## STATED EXERCISE
Write out the lines in the rows below that run from the line with "order: Accipitriformes" up to and including the line with "genus: Platycnemis", copying each one exactly.

(Dataset excerpt)

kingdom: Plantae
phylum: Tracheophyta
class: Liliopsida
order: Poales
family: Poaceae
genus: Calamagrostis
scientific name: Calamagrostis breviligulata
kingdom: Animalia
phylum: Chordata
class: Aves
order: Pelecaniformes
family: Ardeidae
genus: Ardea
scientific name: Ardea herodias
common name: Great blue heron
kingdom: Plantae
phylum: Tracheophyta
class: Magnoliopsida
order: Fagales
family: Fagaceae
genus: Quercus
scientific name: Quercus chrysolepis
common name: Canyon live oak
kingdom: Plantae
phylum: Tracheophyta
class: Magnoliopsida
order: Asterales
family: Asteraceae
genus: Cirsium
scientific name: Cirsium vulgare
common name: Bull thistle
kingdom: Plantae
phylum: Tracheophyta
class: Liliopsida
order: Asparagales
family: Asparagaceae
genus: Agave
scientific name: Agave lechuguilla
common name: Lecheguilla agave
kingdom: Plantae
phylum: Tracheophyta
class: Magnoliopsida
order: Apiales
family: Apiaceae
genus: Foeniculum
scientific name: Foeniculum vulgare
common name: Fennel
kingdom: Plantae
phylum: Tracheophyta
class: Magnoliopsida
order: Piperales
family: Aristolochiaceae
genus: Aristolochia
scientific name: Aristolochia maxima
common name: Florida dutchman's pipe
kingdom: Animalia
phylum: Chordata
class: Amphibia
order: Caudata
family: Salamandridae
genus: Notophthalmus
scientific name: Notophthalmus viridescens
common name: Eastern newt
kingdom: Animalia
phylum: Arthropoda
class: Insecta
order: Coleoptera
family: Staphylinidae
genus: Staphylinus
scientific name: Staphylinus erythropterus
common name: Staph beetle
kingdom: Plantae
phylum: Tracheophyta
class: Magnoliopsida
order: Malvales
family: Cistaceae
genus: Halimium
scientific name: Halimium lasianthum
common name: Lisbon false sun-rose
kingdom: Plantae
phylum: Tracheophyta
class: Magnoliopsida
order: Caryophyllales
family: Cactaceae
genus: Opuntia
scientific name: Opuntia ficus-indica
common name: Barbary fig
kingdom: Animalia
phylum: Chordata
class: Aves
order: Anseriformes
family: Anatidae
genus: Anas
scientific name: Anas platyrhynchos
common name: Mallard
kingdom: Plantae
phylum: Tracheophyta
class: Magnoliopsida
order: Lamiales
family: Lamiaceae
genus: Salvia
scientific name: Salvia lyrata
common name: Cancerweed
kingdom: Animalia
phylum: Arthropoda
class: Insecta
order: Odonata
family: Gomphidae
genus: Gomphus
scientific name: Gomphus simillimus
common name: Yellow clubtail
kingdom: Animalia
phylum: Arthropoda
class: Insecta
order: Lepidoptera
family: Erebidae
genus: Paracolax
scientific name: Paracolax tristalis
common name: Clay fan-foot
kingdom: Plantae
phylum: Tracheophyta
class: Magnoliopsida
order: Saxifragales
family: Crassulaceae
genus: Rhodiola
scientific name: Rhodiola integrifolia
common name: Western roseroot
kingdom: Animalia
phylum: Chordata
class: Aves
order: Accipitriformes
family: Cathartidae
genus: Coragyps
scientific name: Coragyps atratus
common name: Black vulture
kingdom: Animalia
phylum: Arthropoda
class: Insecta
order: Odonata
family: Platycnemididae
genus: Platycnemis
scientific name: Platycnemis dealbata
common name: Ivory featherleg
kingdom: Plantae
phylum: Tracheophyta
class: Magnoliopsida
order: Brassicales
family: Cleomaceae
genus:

## ANSWER TO THIS TASK
order: Accipitriformes
family: Cathartidae
genus: Coragyps
scientific name: Coragyps atratus
common name: Black vulture
kingdom: Animalia
phylum: Arthropoda
class: Insecta
order: Odonata
family: Platycnemididae
genus: Platycnemis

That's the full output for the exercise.